_TASK DETAILS_.
Copy out exactly the lines from the start of the data to the line containing "Kızıldeniz koalisyonuna katılım mesajı". Include both.

_EXERCISE MATERIALS_.
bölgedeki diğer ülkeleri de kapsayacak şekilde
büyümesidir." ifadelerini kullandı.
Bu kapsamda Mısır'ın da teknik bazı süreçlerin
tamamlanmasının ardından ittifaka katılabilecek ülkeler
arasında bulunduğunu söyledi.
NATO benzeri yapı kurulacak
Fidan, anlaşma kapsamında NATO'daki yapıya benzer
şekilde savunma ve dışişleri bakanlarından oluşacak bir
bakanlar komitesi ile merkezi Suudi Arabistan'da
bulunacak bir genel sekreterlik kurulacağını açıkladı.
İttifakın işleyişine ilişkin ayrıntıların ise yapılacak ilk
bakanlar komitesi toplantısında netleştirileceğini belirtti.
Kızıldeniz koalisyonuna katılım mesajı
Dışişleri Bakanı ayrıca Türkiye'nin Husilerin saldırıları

_SOLUTION_.
bölgedeki diğer ülkeleri de kapsayacak şekilde
büyümesidir." ifadelerini kullandı.
Bu kapsamda Mısır'ın da teknik bazı süreçlerin
tamamlanmasının ardından ittifaka katılabilecek ülkeler
arasında bulunduğunu söyledi.
NATO benzeri yapı kurulacak
Fidan, anlaşma kapsamında NATO'daki yapıya benzer
şekilde savunma ve dışişleri bakanlarından oluşacak bir
bakanlar komitesi ile merkezi Suudi Arabistan'da
bulunacak bir genel sekreterlik kurulacağını açıkladı.
İttifakın işleyişine ilişkin ayrıntıların ise yapılacak ilk
bakanlar komitesi toplantısında netleştirileceğini belirtti.
Kızıldeniz koalisyonuna katılım mesajı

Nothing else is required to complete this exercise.